Sister Ruth Burrows
There is an analogy for mystical knowledge...in the common experience of transcendence such as comes upon us when confronted with beauty in art or music, for instance. It is a knowledge without form, inexpressible even to ourselves. We cannot hold it, it holds us. It is shy. Try to examine it, try to clutch it and it flees like the deer. We may seek to communicate our vision -- this is what artists do -- finding images and words, but we can never fully succeed. Images, words, form, becomes ciphers and that is all. What the artist achieves is another experience of beauty which, in its turn, can serve as a medium for what transcends it.
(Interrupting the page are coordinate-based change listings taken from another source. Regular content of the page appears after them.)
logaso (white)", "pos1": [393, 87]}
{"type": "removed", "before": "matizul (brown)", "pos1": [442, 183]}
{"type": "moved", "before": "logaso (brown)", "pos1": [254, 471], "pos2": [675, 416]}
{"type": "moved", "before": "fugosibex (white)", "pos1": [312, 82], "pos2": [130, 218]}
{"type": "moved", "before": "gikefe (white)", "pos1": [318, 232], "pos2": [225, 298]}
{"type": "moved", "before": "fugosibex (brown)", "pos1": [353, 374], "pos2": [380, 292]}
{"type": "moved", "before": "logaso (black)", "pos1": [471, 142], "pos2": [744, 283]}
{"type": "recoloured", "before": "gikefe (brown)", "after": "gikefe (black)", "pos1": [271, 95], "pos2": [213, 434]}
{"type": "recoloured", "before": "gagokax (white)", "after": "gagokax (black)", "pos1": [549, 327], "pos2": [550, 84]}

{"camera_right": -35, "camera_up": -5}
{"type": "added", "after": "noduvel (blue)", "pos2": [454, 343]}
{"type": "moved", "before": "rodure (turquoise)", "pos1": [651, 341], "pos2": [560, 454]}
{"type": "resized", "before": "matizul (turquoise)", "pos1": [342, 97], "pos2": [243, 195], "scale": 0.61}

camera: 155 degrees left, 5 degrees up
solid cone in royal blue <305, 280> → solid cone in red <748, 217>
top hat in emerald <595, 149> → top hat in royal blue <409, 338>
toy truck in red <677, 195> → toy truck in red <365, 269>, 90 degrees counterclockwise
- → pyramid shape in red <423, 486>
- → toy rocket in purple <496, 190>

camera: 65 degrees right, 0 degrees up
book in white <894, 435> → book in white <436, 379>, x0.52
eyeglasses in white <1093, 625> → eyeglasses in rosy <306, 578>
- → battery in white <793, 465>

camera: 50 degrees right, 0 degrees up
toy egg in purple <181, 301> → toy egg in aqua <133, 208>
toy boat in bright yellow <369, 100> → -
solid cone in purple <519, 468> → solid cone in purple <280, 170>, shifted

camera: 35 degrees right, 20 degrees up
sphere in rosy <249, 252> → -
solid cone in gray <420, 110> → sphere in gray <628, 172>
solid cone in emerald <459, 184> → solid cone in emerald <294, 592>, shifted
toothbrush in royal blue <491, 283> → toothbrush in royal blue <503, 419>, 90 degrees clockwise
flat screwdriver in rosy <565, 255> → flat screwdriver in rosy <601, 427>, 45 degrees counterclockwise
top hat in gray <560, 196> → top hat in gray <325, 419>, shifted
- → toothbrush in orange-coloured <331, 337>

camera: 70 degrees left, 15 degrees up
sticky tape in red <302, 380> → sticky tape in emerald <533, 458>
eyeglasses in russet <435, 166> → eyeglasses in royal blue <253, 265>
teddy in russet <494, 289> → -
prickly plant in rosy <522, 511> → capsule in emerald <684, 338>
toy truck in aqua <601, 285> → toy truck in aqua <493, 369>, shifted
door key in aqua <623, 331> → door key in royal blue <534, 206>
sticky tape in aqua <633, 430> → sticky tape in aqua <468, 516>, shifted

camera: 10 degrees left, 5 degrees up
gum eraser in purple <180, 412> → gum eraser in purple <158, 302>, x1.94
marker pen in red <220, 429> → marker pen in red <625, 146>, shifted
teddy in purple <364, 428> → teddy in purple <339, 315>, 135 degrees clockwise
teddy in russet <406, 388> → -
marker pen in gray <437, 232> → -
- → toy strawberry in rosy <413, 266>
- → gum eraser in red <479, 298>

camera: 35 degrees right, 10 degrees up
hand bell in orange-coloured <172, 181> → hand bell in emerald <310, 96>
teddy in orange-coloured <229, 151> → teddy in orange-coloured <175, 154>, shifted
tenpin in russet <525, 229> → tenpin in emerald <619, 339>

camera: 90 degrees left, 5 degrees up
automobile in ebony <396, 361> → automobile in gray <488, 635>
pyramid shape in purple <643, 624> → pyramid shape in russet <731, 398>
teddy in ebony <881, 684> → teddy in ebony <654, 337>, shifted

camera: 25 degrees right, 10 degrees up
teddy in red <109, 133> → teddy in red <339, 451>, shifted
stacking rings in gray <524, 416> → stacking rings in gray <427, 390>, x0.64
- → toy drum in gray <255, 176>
There are innumerable occasions when this shy visitant knocks: contemplation of the vastness of the universe as well as its infinitesimal constituents -- mathematics, a flower, an insect, a human person, the encounters of love, death, disaster -- to name a few. Such visitations we may call high points. There is a more fundamental, constant experience that we do not perceive. It is the experience of our very existence and it is from this that all distinct thoughts flow; without this they could not be. All this is to show that we have by nature a capacity for non-conceptual knowledge. We realize such knowledge is not within our power. It is given and never becomes a possession, as does distinct knowledge. It is obscure. God is able to make himself known in a way analogous to what has just been described.
Ascent to Love: The Spiritual Teaching of St. John of the Cross
Excellent way to phrase that which is linguistically inexpressible. Thank you.